Other diagnoses which may mimic the above histological findings are smoke-related interstitial fibrosis (SRIF), LAM, idiopathic pulmonary fibrosis/usual interstitial pneumonia (IPF/UIP) and desquamative interstitial pneumonia (DIP). SRIF is seen in heavy smokers and characterized by patchy hyalinized fibrosis, smooth muscle cell hyperplasia, emphysema and respiratory bronchiolitis. Our patient never smoked or was exposed to second-hand smoking, and the fibrosis noted didn't have the hyalinized features described in SRFI. Because of the smooth muscle hyperplasia, LAM was also entertained, however the patient is male and the smooth muscle cells were positive for SMA and negative for HMB45, a marker that highlights LAM cells and perivascular epithelioid cell tumors. Furthermore, the fibrosis in this case did not show the predominance of lower lobe and sub-pleural distribution of UIP, and fibroblastic foci and honeycombing were not prominent features. Finally, DIP usually shows diffuse and prominent intra-alveolar proliferation of pigmented macrophages and it is a disease of smokers, both of which were not present in our patient.
After the lung transplantation, the patient had an uncomplicated clinical course.

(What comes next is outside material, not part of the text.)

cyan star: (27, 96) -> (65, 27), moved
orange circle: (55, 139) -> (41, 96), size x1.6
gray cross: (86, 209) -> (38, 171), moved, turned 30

1.Clinicians should obtain a detailed history for occupational and environmental exposures in all patients presenting with chronic airflow limitation or emphysema but particularly in those with minimal or no smoking history.

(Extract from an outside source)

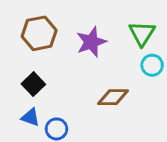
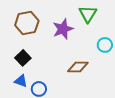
green triangle: (142, 33) -> (88, 14), moved

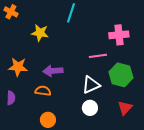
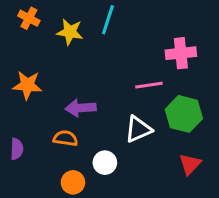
orange cross: (11, 12) -> (29, 18), moved
yellow star: (40, 33) -> (70, 32), moved
orange star: (18, 67) -> (27, 85), moved
white circle: (90, 108) -> (105, 163), moved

2. Clinicians should recognize the role of chronic bronchiolocentric inflammation in the pathogenesis of a primary obstructive lesion. While this effect has been well documented in different types of HP it is especially prominent in farmer’s lung disease. This effect is also enhanced by concomitant tobacco abuse.
3. At the histologic level, chronic HP can present as CFIP/DMH. This histologic lesion can result in a paradoxical clinical, functional and radiologic presentation resembling COPD with emphysema.